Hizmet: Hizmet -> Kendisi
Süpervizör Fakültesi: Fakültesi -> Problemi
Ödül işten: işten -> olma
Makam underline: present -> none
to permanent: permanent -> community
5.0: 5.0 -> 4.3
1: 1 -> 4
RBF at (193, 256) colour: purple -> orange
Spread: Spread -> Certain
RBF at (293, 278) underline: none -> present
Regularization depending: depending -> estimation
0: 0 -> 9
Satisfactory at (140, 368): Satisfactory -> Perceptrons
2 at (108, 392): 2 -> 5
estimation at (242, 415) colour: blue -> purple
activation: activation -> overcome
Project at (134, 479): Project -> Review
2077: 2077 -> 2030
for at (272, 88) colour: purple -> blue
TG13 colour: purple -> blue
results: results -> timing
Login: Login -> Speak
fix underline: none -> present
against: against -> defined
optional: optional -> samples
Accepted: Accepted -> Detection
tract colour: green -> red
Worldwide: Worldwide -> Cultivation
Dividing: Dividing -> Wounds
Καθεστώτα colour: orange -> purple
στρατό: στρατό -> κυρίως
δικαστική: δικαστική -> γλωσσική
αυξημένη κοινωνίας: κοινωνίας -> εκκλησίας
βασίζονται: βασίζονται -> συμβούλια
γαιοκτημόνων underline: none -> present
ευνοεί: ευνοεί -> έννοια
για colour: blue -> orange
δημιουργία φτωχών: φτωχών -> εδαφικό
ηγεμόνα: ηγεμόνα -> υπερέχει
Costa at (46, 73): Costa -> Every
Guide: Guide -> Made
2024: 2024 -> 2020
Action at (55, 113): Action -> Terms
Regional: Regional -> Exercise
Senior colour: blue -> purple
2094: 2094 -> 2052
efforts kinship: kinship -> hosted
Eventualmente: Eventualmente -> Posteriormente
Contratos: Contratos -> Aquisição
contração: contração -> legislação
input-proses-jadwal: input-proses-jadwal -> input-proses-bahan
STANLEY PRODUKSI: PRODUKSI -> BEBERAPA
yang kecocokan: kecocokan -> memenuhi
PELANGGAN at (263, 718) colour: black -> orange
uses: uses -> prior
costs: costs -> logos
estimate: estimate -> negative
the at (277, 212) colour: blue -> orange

* [Zu lösende Aufgabe] Wandle das Material, beginnend am Anfang und endend mit der Zeile, die „RBF at (293, 278) underline: none -> present“ enthält, in eine JSON-Liste von Strings um, mit einem String pro Zeile und ohne Leerzeilen.

* [Erwartete Ausgabe]
[
  "Hizmet: Hizmet -> Kendisi",
  "Süpervizör Fakültesi: Fakültesi -> Problemi",
  "Ödül işten: işten -> olma",
  "Makam underline: present -> none",
  "to permanent: permanent -> community",
  "5.0: 5.0 -> 4.3",
  "1: 1 -> 4",
  "RBF at (193, 256) colour: purple -> orange",
  "Spread: Spread -> Certain",
  "RBF at (293, 278) underline: none -> present"
]